The political context of the show only sharpens its relevance. Premiering in 1971, All in the Family emerged during the Nixon years, when the “Silent Majority” strategy was weaponizing racial resentment, cultural panic, and working-class anxiety to cement power. Archie was a fictional embodiment of the very demographic Nixon sought to mobilize and manipulate. The show exposed, often bluntly, how economic insecurity was being rerouted into cultural hostility. Watching the show today, it’s impossible to miss how closely that logic mirrors the present, from right-wing media ecosystems to politicians who openly rely on stoking grievances rather than addressing root causes.
What makes the show unsettling today is that its satire feels less like a relic and more like a mirror. The demagogic impulses it spotlighted have simply found new platforms. The working-class anger it dramatized has been harvested by political operatives who, like their 1970s predecessors, depend on division to maintain power. The very cultural debates that fueled Archie’s tirades — about immigration, gender roles, race, and national identity—are still being used as tools to distract from wealth concentration and political manipulation.

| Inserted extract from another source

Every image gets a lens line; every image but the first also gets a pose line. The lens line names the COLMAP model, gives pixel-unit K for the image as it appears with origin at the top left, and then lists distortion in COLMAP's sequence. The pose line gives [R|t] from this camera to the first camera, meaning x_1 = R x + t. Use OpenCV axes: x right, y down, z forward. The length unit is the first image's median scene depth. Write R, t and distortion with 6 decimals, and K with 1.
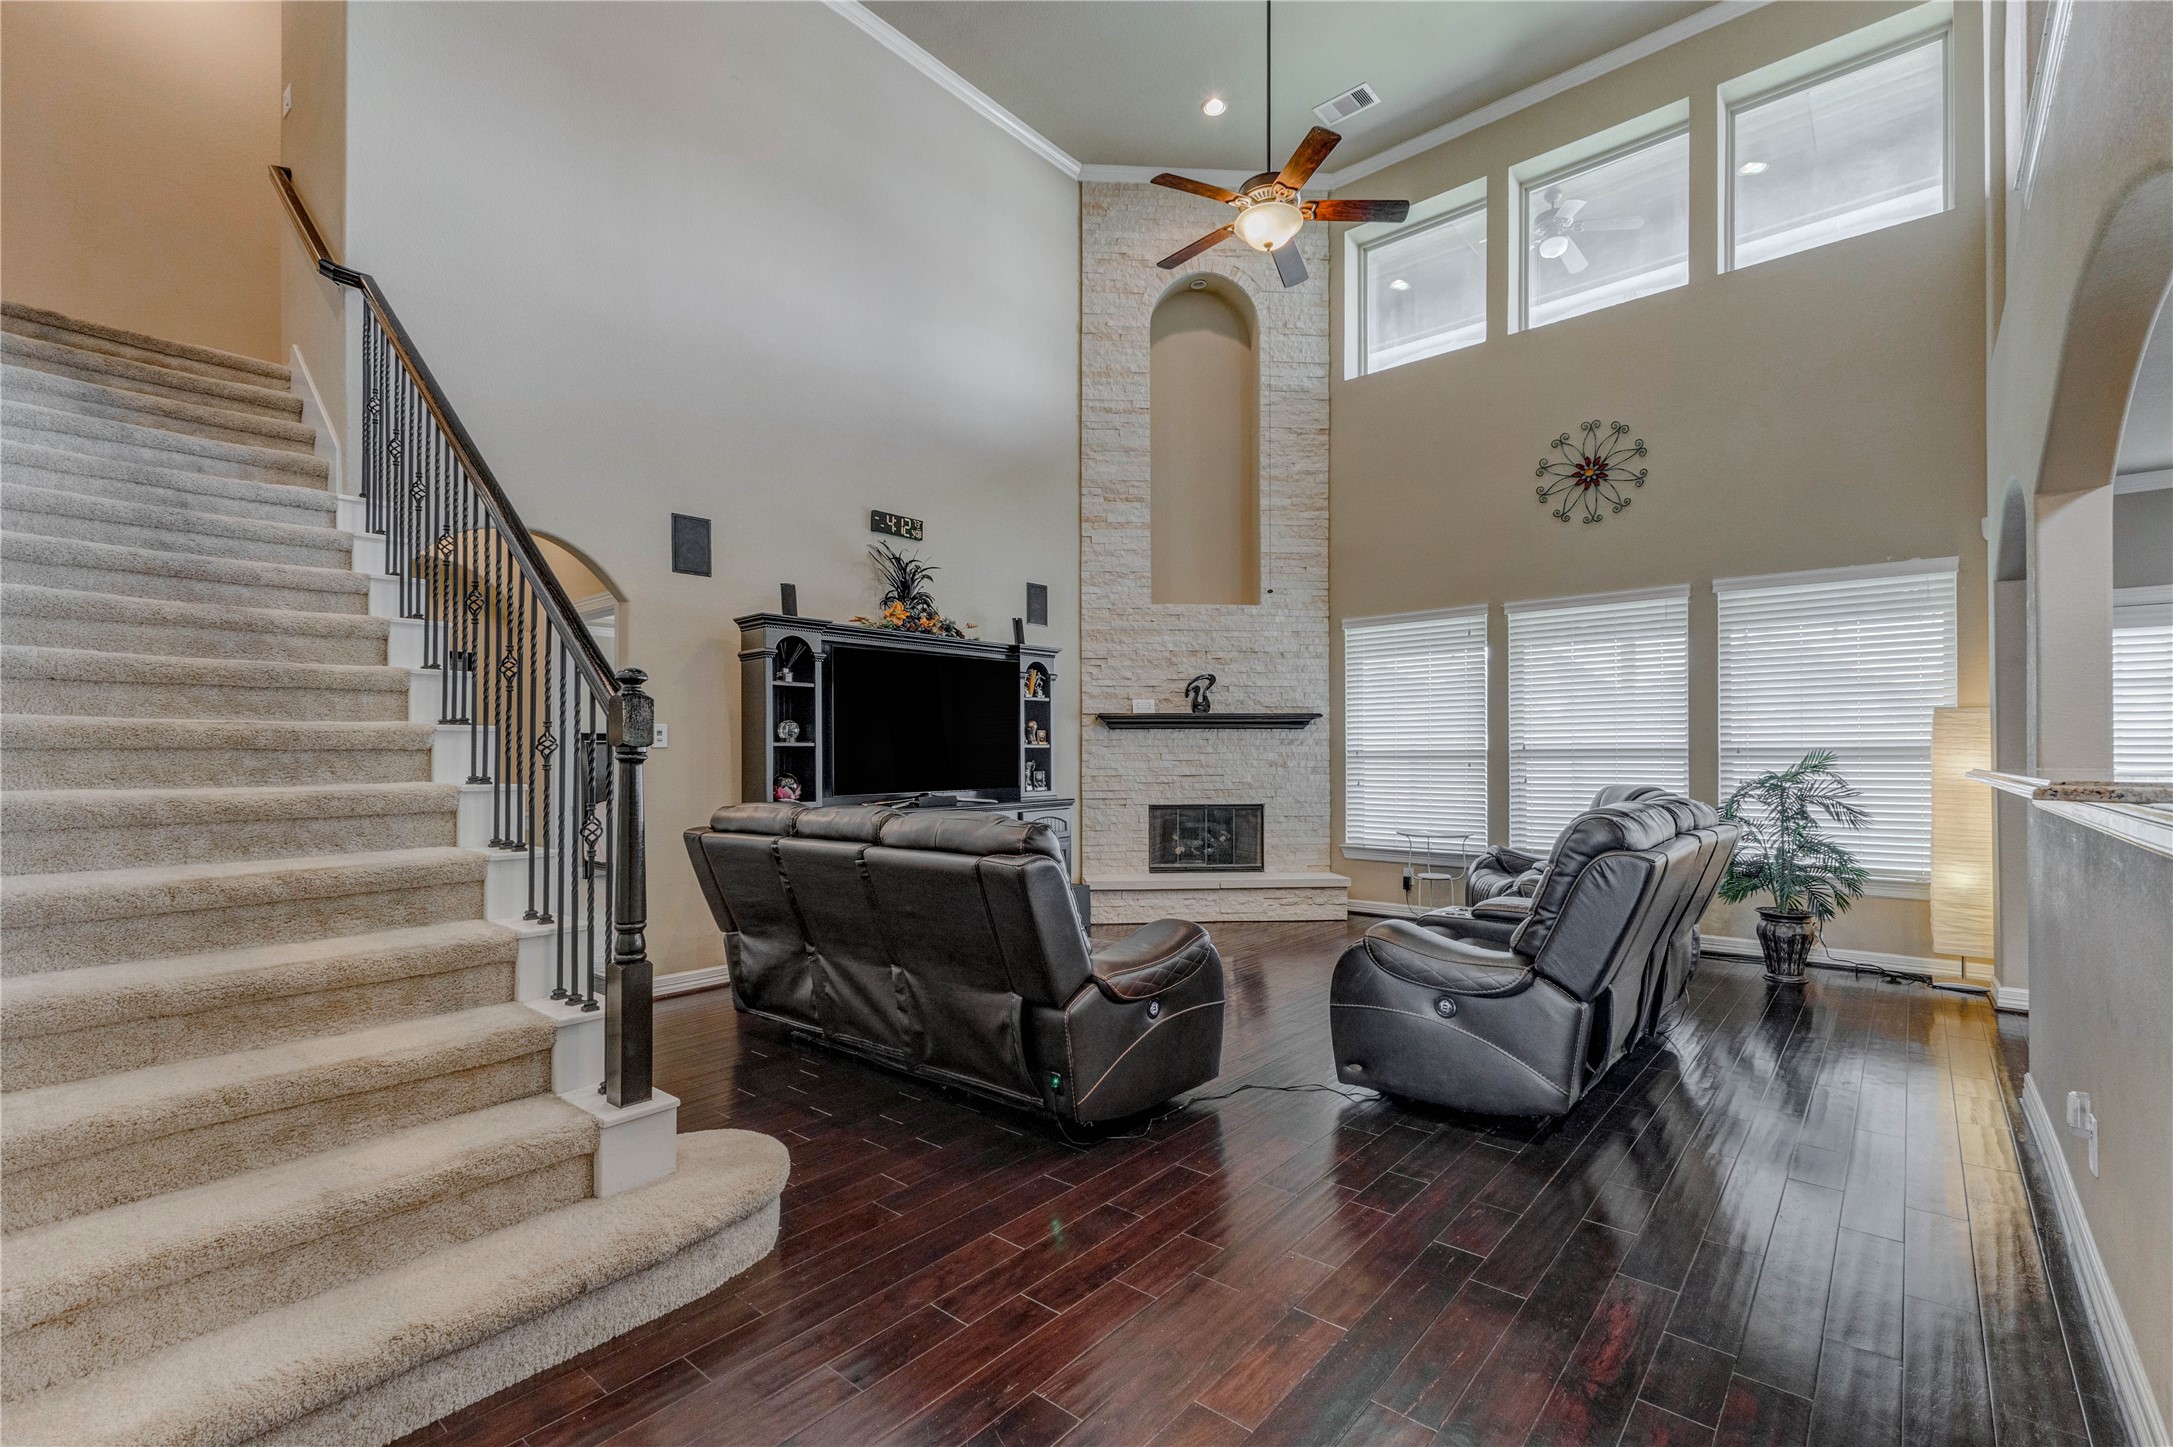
lens RADIAL K [[963.3, 0, 1069.8], [0, 963.3, 737.3], [0, 0, 1]] dist [0.010056, -0.001830]
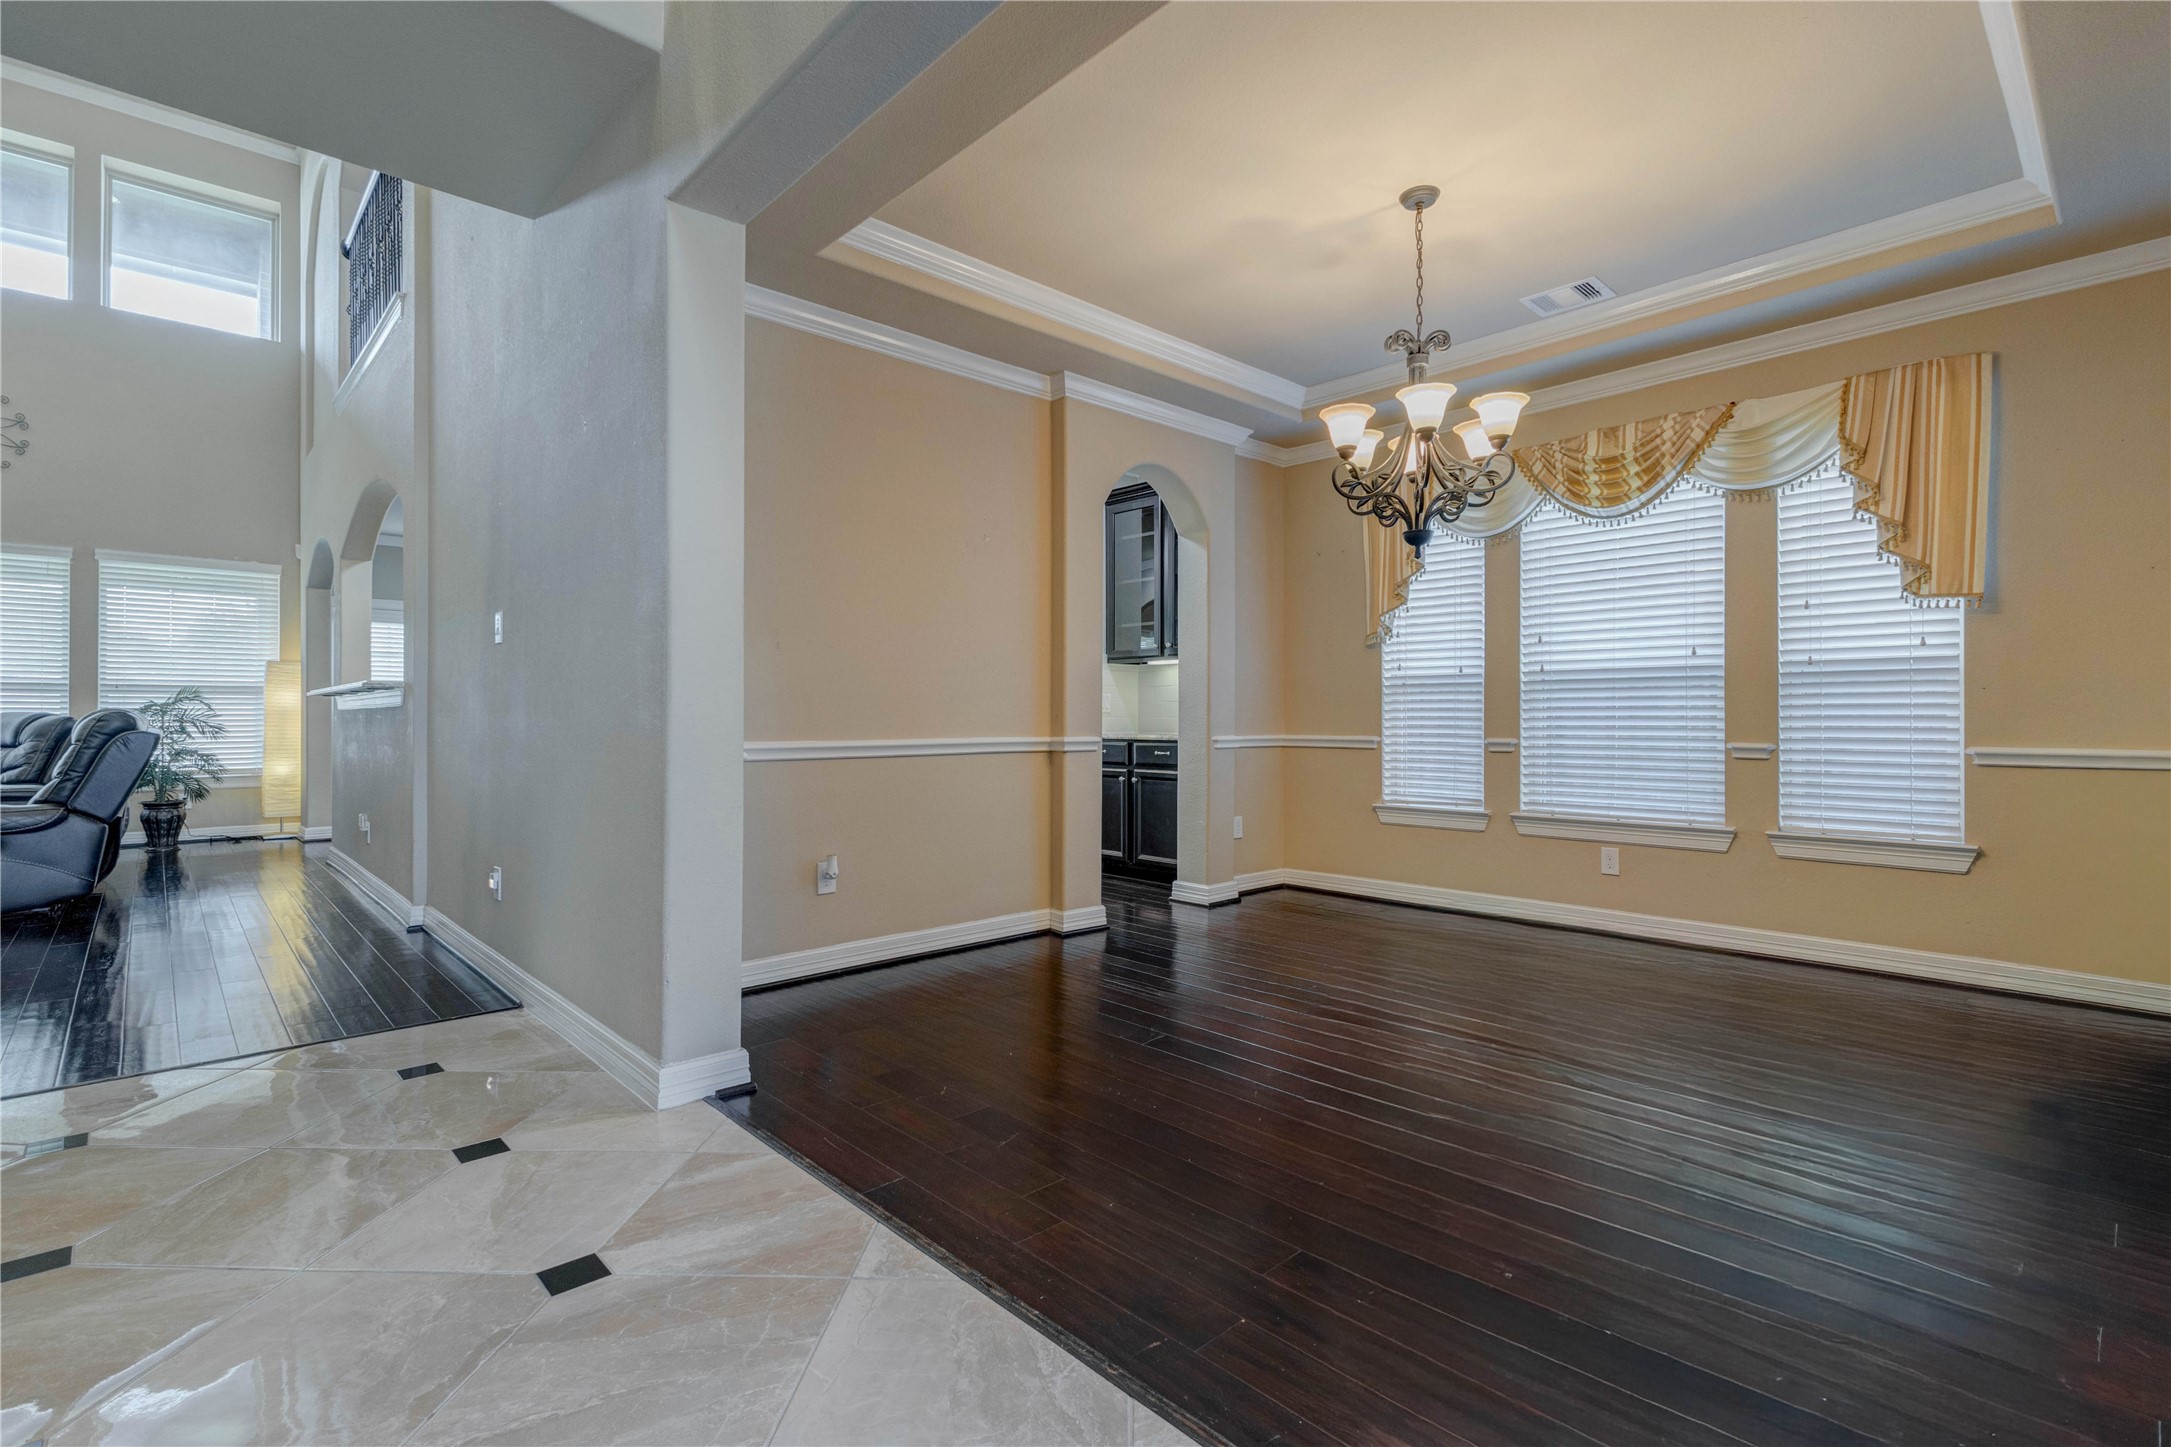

If anything, the divisions are sharper now because the mechanisms of manipulation are more sophisticated, for much has been learned by The Machine. The same emotional raw material Lear mined for comedy is now algorithmically optimized for outrage. The same social fractures that played out around Archie’s kitchen table now play out on a scale he couldn’t have imagined. But the underlying dynamics haven’t changed at all.
That is why All in the Family feels so contemporary. The country Lear dissected never healed or meaningfully evolved: It simply changed wardrobe. The tensions, prejudices, and insecurities remain, not because individuals failed to grow but because the economic and political forces that thrive on division have only become more entrenched. Until we confront the political economy that kept Archie and Michael locked in an endless loop of circular bickering, the show will remain painfully relevant for another fifty years.
Ahmed Bouzid is the co-founder of The True Representation Movement.